= WHAT IS NEEDED =
Convert the lines starting at the one containing "collectors: E. P. Killip & A. C. Smith" and ending at the final line below into a JSON list of strings, one string per line, leaving out any blank lines.

= PROVIDED RECORDS =

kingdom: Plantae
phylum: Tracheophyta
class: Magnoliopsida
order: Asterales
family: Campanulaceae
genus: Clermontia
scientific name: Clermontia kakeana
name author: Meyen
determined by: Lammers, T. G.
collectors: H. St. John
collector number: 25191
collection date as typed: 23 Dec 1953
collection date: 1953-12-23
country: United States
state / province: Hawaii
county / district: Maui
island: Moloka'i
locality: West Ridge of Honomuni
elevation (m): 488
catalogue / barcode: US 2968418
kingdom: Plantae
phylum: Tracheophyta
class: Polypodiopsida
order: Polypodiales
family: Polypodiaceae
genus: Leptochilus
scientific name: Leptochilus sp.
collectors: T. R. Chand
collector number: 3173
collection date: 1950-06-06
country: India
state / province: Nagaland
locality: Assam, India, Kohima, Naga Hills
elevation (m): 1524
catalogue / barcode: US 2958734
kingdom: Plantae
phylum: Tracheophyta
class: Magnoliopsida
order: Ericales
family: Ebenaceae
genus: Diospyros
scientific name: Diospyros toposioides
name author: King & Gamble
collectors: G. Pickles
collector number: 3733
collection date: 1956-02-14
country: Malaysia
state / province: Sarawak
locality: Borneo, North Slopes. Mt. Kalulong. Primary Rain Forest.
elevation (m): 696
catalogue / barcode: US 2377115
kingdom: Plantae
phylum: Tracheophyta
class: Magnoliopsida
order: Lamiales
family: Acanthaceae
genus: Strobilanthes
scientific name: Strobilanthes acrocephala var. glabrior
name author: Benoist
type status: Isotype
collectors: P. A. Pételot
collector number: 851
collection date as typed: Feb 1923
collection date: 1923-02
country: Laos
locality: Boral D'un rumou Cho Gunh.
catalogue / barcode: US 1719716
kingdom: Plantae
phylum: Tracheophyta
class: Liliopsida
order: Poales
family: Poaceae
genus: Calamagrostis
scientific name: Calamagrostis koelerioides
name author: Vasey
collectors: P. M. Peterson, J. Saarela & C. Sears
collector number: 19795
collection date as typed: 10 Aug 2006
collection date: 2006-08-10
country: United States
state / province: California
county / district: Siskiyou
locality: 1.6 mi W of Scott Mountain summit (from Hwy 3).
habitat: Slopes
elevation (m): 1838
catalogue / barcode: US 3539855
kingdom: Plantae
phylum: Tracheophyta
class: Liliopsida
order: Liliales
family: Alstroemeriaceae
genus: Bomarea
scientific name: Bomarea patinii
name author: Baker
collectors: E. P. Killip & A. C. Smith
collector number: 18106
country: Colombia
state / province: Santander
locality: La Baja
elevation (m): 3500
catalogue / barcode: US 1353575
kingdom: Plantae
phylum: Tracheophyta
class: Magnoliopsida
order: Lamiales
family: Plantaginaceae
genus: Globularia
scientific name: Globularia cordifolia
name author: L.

= THE REPLY =
[
  "collectors: E. P. Killip & A. C. Smith",
  "collector number: 18106",
  "country: Colombia",
  "state / province: Santander",
  "locality: La Baja",
  "elevation (m): 3500",
  "catalogue / barcode: US 1353575",
  "kingdom: Plantae",
  "phylum: Tracheophyta",
  "class: Magnoliopsida",
  "order: Lamiales",
  "family: Plantaginaceae",
  "genus: Globularia",
  "scientific name: Globularia cordifolia",
  "name author: L."
]